__Entries supplied__
*****

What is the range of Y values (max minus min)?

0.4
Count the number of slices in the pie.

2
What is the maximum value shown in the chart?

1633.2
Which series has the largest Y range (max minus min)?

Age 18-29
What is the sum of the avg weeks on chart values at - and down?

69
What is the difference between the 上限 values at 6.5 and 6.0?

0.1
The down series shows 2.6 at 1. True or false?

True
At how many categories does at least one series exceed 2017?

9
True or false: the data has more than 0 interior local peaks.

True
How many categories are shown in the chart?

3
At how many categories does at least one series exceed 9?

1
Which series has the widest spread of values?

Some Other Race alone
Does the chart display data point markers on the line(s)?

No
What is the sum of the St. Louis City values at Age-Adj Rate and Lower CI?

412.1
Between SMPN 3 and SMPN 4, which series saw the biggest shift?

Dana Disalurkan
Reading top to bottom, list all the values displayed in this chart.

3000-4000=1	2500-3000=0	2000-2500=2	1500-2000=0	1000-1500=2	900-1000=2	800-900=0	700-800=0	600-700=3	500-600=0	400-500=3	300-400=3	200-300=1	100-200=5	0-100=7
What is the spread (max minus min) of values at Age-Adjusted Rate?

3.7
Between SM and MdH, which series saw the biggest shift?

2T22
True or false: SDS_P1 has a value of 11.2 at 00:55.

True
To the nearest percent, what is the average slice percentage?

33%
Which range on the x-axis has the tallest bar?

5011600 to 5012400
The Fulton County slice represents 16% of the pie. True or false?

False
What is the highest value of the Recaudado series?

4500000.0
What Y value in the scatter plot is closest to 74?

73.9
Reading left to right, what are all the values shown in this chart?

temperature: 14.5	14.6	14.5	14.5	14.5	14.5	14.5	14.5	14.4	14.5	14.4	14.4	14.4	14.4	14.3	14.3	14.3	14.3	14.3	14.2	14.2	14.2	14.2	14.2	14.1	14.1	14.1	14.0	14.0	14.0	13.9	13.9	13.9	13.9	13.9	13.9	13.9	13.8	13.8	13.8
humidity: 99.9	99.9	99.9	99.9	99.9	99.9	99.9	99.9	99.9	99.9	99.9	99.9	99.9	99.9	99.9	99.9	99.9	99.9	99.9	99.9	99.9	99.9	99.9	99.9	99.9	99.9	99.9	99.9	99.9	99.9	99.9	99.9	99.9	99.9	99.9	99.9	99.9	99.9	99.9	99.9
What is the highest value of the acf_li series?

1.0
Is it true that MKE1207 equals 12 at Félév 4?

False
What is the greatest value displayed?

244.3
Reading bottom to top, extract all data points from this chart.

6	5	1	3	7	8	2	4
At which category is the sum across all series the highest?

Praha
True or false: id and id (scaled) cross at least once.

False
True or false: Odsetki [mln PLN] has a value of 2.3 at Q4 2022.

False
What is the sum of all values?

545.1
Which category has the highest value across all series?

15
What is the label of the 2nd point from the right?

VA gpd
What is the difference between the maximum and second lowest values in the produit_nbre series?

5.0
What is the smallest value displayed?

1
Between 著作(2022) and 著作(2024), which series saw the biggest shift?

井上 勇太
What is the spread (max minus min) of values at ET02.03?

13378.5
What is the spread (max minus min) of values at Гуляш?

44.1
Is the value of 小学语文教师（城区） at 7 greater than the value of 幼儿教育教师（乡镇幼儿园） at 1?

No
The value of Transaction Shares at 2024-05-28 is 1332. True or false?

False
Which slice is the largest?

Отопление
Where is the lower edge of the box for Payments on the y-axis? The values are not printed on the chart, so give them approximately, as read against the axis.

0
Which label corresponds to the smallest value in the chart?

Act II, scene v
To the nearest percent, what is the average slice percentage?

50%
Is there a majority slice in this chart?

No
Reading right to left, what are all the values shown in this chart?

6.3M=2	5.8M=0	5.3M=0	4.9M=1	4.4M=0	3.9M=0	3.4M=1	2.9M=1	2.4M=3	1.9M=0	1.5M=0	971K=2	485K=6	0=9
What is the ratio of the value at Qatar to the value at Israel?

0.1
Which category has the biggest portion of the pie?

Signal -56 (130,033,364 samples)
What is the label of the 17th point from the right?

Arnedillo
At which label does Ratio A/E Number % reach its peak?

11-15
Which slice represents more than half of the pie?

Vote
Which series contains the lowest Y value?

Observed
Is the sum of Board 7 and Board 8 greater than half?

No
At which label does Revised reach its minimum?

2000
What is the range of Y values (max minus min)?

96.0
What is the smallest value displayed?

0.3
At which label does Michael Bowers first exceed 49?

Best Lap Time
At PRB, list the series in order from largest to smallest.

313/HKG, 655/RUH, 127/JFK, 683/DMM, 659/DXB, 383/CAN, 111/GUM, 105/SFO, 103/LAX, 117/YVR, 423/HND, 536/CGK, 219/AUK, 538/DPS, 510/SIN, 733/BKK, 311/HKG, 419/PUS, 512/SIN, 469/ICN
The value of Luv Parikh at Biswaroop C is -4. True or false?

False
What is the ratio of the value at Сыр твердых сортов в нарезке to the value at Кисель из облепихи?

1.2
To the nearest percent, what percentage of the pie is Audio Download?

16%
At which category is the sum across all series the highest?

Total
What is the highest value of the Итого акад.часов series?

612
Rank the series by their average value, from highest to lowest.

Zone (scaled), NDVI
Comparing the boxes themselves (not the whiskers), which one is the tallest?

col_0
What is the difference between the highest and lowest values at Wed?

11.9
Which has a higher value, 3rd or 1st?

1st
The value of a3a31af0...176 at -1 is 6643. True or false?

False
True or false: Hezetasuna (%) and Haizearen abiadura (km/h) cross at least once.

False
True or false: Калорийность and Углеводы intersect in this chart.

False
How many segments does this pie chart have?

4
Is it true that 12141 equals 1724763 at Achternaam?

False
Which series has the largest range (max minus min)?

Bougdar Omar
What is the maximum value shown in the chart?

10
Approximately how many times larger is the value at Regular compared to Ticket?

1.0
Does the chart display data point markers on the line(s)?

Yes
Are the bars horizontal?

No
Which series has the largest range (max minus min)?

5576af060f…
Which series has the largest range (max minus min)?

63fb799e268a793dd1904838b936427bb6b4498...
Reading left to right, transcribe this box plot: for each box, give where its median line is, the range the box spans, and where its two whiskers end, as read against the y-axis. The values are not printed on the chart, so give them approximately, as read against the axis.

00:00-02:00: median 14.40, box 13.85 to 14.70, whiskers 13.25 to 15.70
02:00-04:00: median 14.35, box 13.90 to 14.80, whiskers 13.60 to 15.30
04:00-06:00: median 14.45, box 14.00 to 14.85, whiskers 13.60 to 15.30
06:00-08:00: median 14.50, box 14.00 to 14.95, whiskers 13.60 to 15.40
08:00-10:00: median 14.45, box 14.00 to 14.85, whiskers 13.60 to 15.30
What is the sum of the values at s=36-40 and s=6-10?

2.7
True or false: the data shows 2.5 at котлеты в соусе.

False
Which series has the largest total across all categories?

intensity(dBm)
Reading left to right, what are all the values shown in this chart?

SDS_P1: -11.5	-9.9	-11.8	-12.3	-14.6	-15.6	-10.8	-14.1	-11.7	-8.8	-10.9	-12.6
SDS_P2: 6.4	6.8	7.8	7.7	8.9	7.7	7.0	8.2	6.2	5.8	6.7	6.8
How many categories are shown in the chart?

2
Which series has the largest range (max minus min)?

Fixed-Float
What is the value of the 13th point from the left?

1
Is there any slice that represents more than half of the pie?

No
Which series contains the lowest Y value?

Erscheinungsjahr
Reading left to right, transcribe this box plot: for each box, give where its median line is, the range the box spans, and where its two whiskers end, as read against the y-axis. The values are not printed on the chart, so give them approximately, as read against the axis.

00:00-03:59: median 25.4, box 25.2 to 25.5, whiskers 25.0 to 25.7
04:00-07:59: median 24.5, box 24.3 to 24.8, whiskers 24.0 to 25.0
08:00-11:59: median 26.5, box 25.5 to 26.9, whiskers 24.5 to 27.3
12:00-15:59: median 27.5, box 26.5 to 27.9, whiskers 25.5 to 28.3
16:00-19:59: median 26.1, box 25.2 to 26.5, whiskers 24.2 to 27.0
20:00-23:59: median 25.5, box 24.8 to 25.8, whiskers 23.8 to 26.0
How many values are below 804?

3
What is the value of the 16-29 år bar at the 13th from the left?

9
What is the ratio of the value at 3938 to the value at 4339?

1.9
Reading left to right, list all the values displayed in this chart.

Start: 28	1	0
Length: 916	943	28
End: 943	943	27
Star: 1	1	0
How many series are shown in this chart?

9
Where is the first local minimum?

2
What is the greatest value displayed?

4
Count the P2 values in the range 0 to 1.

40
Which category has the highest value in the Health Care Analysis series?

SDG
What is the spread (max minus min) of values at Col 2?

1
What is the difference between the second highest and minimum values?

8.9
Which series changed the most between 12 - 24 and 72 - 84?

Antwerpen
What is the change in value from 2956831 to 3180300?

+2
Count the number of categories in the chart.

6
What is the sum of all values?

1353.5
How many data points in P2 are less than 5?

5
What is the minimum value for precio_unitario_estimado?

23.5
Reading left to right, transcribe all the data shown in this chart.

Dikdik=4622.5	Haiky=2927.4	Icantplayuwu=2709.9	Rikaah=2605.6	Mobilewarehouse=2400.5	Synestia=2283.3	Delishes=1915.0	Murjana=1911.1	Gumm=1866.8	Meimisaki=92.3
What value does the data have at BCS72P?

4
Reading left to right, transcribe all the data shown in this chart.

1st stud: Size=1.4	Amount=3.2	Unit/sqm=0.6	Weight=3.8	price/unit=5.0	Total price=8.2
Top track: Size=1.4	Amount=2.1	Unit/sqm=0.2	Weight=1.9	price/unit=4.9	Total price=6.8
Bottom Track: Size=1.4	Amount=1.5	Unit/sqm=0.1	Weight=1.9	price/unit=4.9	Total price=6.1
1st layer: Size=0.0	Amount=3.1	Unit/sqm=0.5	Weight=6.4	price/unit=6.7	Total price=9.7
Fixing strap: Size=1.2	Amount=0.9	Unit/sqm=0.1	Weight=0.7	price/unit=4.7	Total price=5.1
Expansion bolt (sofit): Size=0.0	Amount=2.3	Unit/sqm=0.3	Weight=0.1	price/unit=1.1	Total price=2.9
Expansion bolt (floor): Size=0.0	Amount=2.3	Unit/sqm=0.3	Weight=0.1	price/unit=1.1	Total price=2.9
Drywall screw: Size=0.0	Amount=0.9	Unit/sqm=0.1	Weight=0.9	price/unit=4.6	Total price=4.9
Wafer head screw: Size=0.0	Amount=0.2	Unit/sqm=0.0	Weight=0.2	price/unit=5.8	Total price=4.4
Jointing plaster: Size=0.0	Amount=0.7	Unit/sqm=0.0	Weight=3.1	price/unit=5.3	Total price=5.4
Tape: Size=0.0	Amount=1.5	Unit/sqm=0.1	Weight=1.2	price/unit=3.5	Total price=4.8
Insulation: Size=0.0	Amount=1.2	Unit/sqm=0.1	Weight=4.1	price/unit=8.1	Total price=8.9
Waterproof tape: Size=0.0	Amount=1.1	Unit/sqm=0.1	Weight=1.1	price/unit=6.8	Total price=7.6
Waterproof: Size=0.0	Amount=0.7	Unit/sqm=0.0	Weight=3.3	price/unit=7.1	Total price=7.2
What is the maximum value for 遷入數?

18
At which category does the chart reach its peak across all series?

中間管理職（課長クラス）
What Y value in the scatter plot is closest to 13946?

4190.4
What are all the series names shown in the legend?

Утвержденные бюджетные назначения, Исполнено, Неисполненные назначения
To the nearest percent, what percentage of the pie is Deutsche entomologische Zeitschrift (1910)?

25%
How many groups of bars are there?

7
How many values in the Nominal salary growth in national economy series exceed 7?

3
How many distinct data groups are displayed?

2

*****

__Exercise instructions__
Retype the listing above, from its first line up to and including the line containing "The Fulton County", reproducing each line exactly.

__Answer for this exercise__
What is the range of Y values (max minus min)?

0.4
Count the number of slices in the pie.

2
What is the maximum value shown in the chart?

1633.2
Which series has the largest Y range (max minus min)?

Age 18-29
What is the sum of the avg weeks on chart values at - and down?

69
What is the difference between the 上限 values at 6.5 and 6.0?

0.1
The down series shows 2.6 at 1. True or false?

True
At how many categories does at least one series exceed 2017?

9
True or false: the data has more than 0 interior local peaks.

True
How many categories are shown in the chart?

3
At how many categories does at least one series exceed 9?

1
Which series has the widest spread of values?

Some Other Race alone
Does the chart display data point markers on the line(s)?

No
What is the sum of the St. Louis City values at Age-Adj Rate and Lower CI?

412.1
Between SMPN 3 and SMPN 4, which series saw the biggest shift?

Dana Disalurkan
Reading top to bottom, list all the values displayed in this chart.

3000-4000=1	2500-3000=0	2000-2500=2	1500-2000=0	1000-1500=2	900-1000=2	800-900=0	700-800=0	600-700=3	500-600=0	400-500=3	300-400=3	200-300=1	100-200=5	0-100=7
What is the spread (max minus min) of values at Age-Adjusted Rate?

3.7
Between SM and MdH, which series saw the biggest shift?

2T22
True or false: SDS_P1 has a value of 11.2 at 00:55.

True
To the nearest percent, what is the average slice percentage?

33%
Which range on the x-axis has the tallest bar?

5011600 to 5012400
The Fulton County slice represents 16% of the pie. True or false?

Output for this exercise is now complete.